Step-by-step explanation:
Let n be the number of rows.
If the number of seats exceed the number of rows by 18, then the number ot seats can be represented by n+18.
So we have a n by n+18 rectangle whose number of seats in all is 1144.
So we need to solve n(n+18)=1144
Distribute: n^2+18n=1144
Subtract 1144 on both sides" n^2+18n-1144=0
What two numbers multiply to be -1144 but also add to be 18?
Hmmm.. let's break -1144 down a little into smaller factors.
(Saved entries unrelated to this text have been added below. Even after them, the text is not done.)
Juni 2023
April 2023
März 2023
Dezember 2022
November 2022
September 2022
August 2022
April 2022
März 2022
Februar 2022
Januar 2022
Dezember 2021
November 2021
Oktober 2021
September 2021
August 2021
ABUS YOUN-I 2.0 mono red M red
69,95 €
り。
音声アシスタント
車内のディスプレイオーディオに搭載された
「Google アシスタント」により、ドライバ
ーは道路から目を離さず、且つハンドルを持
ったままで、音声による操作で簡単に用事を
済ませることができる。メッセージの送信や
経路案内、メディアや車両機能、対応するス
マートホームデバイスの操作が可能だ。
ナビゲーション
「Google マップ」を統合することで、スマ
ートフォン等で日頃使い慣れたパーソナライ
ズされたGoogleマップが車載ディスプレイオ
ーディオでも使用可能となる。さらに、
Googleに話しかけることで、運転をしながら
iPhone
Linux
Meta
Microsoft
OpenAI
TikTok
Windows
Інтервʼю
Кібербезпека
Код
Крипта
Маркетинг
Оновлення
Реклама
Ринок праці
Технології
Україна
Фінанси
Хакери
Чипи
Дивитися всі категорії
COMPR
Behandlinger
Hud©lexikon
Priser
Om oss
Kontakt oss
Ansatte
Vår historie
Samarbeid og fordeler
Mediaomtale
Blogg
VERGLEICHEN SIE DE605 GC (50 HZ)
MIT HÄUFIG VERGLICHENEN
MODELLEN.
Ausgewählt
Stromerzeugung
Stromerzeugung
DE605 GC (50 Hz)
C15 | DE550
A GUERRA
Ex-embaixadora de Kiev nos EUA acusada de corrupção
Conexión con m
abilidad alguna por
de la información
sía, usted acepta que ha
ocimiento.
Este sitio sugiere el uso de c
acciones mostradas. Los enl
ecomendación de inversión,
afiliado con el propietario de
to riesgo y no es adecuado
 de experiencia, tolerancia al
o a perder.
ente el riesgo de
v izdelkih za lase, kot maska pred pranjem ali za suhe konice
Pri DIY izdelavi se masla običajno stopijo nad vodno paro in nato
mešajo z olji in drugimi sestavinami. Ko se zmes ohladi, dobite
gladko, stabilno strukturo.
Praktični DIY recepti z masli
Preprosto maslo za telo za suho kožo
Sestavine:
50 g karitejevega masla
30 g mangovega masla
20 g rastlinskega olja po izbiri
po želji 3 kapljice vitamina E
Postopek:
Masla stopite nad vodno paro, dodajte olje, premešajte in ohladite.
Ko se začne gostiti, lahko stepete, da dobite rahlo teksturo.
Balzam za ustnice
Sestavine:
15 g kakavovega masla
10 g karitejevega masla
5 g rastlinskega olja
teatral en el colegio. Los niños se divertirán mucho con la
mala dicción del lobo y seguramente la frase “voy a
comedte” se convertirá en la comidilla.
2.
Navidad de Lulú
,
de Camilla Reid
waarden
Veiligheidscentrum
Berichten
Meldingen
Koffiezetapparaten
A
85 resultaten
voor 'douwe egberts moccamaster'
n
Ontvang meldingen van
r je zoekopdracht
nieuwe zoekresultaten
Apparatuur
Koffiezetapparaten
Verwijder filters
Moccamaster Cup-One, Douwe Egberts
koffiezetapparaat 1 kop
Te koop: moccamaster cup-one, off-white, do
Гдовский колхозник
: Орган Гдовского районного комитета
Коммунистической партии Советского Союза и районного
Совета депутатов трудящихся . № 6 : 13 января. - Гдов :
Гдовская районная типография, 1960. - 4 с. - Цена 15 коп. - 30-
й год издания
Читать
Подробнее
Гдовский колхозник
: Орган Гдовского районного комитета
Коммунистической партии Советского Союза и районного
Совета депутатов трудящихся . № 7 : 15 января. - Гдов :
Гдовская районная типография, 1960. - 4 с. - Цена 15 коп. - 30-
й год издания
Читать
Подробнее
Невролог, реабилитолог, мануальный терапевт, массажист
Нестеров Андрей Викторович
-1144=2(-572)=4(-286)=8(-143)=-8(13)(11)=-26(44)
We found a pair of factors that will work? -26 and 44.
So the factorization of our quadratic equation is (n-26)(n+44)=0.
This implies either n-26=0 or n+44=0 .
n=26 by adding 26 on both sides for first equation.
n=-44 by subtracting 44 on both sides for second equation.
n=26 is the only one that works.
This means there are 26 rows and 26+18 seats in each row.
26 rows
44 seats in each row
That product does equal 1144 seats in all.